EXERCISE AIM
Give again, exactly as written, each line of the material below starting at the line that contains "latest updates, photos, articles." and ending at the line that contains "If do not receiving". Both ends count, and no other line does.

○ ○ ○ ○ ○

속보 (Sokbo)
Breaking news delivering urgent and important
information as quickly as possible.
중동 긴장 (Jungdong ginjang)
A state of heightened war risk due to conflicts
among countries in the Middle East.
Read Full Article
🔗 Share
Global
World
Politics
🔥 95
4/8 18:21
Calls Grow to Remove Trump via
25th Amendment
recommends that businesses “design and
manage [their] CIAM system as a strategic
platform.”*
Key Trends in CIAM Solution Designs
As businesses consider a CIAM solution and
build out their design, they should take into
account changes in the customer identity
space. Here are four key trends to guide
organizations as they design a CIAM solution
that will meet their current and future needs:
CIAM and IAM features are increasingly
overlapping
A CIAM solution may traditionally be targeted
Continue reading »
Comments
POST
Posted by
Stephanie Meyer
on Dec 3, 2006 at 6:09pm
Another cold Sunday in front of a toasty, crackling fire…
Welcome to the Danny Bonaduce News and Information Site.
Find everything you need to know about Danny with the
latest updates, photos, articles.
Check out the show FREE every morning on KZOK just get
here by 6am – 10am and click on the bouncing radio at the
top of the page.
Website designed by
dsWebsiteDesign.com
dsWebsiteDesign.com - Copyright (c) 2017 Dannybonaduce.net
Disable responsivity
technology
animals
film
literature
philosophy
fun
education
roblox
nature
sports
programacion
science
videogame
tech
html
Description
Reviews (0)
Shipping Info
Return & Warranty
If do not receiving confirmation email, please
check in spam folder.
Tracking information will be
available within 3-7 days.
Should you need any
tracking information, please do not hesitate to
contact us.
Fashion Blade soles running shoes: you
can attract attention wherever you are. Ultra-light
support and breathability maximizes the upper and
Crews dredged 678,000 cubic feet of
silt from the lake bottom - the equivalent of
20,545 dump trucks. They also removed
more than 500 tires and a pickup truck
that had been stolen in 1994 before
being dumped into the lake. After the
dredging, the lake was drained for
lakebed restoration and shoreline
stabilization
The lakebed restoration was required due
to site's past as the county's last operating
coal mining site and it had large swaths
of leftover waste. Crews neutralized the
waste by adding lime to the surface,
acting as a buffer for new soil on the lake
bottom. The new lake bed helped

○ ○ ○ ○ ○

RESULT
latest updates, photos, articles.
Check out the show FREE every morning on KZOK just get
here by 6am – 10am and click on the bouncing radio at the
top of the page.
Website designed by
dsWebsiteDesign.com
dsWebsiteDesign.com - Copyright (c) 2017 Dannybonaduce.net
Disable responsivity
technology
animals
film
literature
philosophy
fun
education
roblox
nature
sports
programacion
science
videogame
tech
html
Description
Reviews (0)
Shipping Info
Return & Warranty
If do not receiving confirmation email, please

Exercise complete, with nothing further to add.